Selling and administrative expenses during the quarter increased $1,172,000 or 14.4% to $9,325,000 or 32.8% of net sales compared to $8,153,000 or 31.3% of net sales for the same period last year. The increase was due to $934,000 in transaction-related costs recorded during the quarter in connection with the Merger (see Note 9 to the condensed financial statements above) as well as increases in freight on sales and district sales expenses, offset in part by decreases in insurance, professional fees not related to the Merger, and life insurance proceeds.


Our net sales during the quarter ended March 31, 2012 increased $2,324,000 or 8.9% to $28,408,000 compared to $26,084,000 for the corresponding period in 2011. The increase was due to higher net sales of our belt merchandise offset in part by a reduction in personal leather goods and gift net sales. The increase in belt net sales was mainly due to shipments of private label goods to certain major department store accounts in connection with both new and existing merchandise programs. For personal leather goods, a decrease in shipments to certain “labels for less” customers was offset in part by increases to department store customers.


Interest expense decreased by $5,000 or 11.9% during the quarter ended March 31, 2012 compared to the corresponding period last year. The decrease was due to a reduction in average borrowings. Average borrowings under our revolving credit agreement during the quarter fell $494,000 or 30.5% compared to the same period last year. The decrease in average borrowings was due to an increase in cash collections offset in part by an increase in inventory investment during the quarter, in each case relative to the corresponding period last year.

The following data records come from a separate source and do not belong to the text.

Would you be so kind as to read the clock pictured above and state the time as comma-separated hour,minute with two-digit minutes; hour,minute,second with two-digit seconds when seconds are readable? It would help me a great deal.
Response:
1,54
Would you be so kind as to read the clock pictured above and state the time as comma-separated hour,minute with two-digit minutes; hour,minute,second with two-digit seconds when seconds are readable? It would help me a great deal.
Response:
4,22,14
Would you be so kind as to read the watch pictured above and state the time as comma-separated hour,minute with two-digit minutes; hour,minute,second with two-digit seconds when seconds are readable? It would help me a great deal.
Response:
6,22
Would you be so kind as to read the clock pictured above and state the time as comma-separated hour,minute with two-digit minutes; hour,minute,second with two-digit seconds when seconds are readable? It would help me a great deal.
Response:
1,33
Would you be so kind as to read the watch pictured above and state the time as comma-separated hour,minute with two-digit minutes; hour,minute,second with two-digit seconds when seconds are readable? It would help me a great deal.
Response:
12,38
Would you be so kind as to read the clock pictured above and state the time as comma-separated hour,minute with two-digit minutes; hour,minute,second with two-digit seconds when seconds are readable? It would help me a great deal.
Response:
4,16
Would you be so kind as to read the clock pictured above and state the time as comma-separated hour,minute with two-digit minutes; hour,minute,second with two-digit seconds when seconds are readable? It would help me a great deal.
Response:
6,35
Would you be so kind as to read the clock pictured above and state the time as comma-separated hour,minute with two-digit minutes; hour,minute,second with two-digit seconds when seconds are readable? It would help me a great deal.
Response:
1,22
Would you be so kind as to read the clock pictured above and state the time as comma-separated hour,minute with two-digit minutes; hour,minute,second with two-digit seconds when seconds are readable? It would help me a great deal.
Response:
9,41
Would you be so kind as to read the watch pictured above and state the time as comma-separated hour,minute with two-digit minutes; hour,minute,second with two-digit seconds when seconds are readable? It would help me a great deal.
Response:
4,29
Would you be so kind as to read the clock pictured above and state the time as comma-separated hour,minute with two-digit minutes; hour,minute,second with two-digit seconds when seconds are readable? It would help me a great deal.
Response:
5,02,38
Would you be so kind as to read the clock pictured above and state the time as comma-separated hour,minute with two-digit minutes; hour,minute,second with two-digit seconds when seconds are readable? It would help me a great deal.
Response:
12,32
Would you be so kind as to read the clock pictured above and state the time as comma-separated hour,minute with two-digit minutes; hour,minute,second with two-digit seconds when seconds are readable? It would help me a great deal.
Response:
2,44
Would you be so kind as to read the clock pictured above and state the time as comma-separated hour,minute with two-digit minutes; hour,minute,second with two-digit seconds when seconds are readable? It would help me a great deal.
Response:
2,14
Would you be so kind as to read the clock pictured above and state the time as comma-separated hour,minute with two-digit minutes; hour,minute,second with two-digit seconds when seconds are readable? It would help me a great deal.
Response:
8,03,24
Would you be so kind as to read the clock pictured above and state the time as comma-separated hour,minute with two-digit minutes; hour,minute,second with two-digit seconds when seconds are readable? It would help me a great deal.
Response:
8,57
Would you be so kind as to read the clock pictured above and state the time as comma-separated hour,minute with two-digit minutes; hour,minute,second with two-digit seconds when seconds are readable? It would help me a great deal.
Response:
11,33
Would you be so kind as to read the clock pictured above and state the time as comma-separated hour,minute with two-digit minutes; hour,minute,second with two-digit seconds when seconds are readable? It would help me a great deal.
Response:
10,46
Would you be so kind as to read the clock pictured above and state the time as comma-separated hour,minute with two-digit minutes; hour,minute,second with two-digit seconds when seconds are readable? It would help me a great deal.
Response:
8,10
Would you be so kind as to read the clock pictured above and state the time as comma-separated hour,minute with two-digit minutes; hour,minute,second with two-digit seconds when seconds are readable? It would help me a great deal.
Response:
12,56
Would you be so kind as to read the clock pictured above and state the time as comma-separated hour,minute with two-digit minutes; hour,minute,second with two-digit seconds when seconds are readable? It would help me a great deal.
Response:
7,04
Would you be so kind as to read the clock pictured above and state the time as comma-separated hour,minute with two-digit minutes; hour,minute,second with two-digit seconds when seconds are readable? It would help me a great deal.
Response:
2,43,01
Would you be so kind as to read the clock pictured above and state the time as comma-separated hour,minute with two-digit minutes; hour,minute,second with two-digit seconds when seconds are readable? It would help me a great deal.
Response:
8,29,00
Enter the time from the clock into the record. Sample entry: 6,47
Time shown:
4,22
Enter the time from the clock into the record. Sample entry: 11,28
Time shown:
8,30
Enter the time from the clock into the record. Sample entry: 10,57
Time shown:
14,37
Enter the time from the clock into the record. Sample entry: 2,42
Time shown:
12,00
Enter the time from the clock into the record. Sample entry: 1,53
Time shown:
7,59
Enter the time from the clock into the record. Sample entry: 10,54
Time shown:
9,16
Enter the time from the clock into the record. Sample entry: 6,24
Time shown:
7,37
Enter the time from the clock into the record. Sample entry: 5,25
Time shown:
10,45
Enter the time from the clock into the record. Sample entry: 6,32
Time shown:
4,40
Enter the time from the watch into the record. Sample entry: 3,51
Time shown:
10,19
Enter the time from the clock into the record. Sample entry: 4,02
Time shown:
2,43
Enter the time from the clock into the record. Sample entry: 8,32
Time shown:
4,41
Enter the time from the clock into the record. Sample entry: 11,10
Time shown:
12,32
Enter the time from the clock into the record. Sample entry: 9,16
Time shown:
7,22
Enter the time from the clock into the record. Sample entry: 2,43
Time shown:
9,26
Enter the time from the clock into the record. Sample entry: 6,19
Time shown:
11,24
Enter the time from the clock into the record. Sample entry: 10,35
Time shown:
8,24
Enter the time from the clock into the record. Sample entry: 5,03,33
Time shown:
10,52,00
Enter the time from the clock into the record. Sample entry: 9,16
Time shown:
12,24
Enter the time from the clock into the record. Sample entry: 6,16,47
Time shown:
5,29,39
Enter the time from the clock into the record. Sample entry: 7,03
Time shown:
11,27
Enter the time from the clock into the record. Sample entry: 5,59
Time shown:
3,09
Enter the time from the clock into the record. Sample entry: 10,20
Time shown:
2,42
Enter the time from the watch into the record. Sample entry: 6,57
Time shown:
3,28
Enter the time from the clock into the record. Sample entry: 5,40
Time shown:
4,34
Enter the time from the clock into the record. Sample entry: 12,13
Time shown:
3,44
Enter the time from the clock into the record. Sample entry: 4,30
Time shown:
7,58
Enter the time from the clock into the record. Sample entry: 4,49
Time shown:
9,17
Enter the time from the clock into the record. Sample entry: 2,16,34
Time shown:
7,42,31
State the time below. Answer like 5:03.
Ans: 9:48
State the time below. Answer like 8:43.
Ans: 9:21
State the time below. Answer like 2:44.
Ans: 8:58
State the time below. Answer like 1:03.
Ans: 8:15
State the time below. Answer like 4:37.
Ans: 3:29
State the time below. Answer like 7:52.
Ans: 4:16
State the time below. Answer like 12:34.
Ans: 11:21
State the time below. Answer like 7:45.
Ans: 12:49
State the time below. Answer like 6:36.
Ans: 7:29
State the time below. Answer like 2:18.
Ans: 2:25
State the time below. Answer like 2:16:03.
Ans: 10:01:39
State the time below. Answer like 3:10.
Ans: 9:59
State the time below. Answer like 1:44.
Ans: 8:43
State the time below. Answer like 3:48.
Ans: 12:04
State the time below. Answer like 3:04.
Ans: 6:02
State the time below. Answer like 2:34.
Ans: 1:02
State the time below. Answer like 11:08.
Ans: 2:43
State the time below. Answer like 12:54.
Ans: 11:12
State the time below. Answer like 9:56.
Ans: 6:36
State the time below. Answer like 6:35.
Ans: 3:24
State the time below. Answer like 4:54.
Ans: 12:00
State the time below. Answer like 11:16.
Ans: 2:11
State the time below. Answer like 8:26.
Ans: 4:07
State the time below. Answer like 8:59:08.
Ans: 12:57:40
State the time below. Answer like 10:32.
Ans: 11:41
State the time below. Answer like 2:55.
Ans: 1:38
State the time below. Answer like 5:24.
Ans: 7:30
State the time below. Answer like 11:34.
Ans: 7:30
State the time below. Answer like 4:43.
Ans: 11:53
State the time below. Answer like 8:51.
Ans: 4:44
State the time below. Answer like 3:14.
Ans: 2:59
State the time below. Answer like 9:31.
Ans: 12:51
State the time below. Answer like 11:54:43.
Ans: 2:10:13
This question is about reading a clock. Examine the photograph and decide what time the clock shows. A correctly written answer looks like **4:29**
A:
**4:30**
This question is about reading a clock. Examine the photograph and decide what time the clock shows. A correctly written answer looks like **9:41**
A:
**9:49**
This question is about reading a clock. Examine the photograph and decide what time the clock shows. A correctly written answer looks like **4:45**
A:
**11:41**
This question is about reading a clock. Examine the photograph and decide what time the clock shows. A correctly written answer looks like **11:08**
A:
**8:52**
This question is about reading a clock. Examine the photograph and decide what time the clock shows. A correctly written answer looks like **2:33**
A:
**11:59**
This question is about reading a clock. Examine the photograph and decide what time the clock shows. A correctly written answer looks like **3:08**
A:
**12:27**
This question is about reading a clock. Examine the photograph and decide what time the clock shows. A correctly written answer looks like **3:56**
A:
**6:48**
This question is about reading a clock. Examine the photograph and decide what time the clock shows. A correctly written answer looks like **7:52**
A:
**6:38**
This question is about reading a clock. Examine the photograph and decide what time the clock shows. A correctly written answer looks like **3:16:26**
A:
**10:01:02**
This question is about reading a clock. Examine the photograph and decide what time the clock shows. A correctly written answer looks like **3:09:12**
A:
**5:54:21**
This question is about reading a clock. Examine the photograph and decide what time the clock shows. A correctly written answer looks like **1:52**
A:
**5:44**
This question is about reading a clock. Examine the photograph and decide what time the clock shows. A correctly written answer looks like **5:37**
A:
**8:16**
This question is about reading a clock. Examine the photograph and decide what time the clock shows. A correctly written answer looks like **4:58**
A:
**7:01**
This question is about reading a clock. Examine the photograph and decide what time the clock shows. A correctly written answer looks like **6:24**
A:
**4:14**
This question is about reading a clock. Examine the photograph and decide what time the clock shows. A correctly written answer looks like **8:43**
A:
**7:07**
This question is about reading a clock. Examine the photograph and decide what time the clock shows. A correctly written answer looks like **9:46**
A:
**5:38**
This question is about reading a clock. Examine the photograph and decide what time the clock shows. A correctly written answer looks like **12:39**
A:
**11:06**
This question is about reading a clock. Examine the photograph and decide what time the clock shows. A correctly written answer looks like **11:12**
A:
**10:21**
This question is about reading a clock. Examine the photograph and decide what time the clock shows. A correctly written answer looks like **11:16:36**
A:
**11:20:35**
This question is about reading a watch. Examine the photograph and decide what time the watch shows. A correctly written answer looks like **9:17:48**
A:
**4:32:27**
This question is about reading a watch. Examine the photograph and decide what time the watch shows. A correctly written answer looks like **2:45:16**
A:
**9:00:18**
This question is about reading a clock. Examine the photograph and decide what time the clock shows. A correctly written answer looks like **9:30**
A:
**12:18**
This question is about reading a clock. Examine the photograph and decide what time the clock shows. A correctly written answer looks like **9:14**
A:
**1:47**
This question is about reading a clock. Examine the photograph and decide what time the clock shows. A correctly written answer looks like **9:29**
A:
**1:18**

You are urged to consider all such factors. In light of the uncertainty inherent in such forward-looking statements, you should not consider their inclusion to be a representation that such forward-looking matters will be achieved. Any forward-looking statements relating to the proposed transaction with Randa Accessories Leather Goods LLC, a Delaware limited liability company (“Randa”), discussed in this Form 10-Q are based on our current expectations, assumptions, estimates and projections and involve significant risks and uncertainties, including the many variables that may impact or are related to consummation of the transaction and the continuing determination of our board of directors that the transaction is in the best interests of all stockholders. We assume no obligation for updating any such forward-looking statements to reflect actual results, changes in assumptions or changes in other factors affecting such forward-looking statements.